Keith Yount and Cindy Yount filed the suit Jan. 26, claiming that Keith Yount suffered injuries while hauling cars for Cassens.

The complaint listed Armbruster, of the Lakin Law Firm in Wood River, as first counsel. It listed Maag, of Wendler & Ezra in Collinsville, second to Armbruster.

Maag had switched from the Lakin firm to Wendler & Ezra days earlier.

Though the case belonged to his former firm, Maag signed the complaint and took it to the courthouse.

There Maag presented emergency interrogatories demanding facts from Cassens about manufacturers, distributors and owners of a tractor and a trailer.

Maag also filed an emergency motion to shorten the defense's time to answer, pleading that the statute of limitations would expire March 11.

On the interrogatories and on the emergency order, Armbruster's name appeared first but Maag signed.

Chief Judge Edward Ferguson assigned the case to Weber the day it arrived, but Maag presented it to Crowder that day. Crowder signed an emergency order.

Broom removed the case to U. S. district court Feb. 3, but the U.S. court remanded it to Madison County Feb. 21.

The Younts immediately moved for substitution.

In Illinois, every party to a case can substitute a judge once without cause, if the judge has made no substantial ruling.

Plaintiffs have bounced Weber off dozens of cases through substitution, leaving him with few cases on which to build a record in his bid for election to a full term.

When the substitution blitz started last year, Weber set hearings on them but cancelled the hearings after determining that he had no choice but to sign cases away.

The Maag case afforded him an opportunity for a hearing, even with Maag missing.

Armbruster told Weber he already granted a substitution for Wendler & Ezra.

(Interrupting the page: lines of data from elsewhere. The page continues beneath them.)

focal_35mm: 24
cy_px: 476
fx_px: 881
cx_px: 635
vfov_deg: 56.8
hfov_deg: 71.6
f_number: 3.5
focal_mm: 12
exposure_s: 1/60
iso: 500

Weber said, "There weren't any mitigating extenuating shenanigans."

Armbruster said conduct had no bearing on substitution. Weber nodded to Broom and said, "They think it does."

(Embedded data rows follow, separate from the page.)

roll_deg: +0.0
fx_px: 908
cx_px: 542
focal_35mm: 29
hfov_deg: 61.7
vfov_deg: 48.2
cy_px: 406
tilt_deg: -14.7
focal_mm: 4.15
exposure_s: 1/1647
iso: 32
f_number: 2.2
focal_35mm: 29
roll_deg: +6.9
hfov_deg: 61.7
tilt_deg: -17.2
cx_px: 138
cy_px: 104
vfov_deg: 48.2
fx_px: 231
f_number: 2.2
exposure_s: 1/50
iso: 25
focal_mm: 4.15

Broom said that according to Maag, Kevin Yount did not know who made his truck.

"That's like a carpenter saying he doesn't know who made his saw," Broom said. "It's like Jeff Gordon saying he doesn't know who made his race car."

He said plaintiff counsel has filed dozens of suits against his clients. He said every judge was fully aware of the Cassens trailer operations.

Broom also said that Maag moved for an emergency order as a sham or fake, to trick Cassens into a response that would have accepted local jurisdiction.

If the fake had succeeded, Broom said, Maag would have added foreign defendants.

He said Cassens has removed cases with foreign defendants to federal court.

He invoked the Magna Carta and its recognition of the benefits of open courts.

"Here we are 800 years later," said Broom, "trying to explain how an order was entered without hearing or notice."

Armbruster said, "There is no case that says what we did was wrong."

Weber called it "blatant judge shopping," but said he would reluctantly sign an order.

After the hearing Armbruster said he did not know what appointment Maag had that was more important.

Weber wrote in his order that plaintiffs' attorney "transformed a simple negligence lawsuit into a Machiavellian palace intrigue."

He wrote that, "…the hallway procedure employed by the Plaintiff's attorney on January 26th was being used to thwart the chief judge's assignment powers."

He wrote that he allowed the motion and referred the file to Ferguson for reassignment.

"The parties are ordered not to interfere with the Chief Judge's assignment powers," Weber wrote.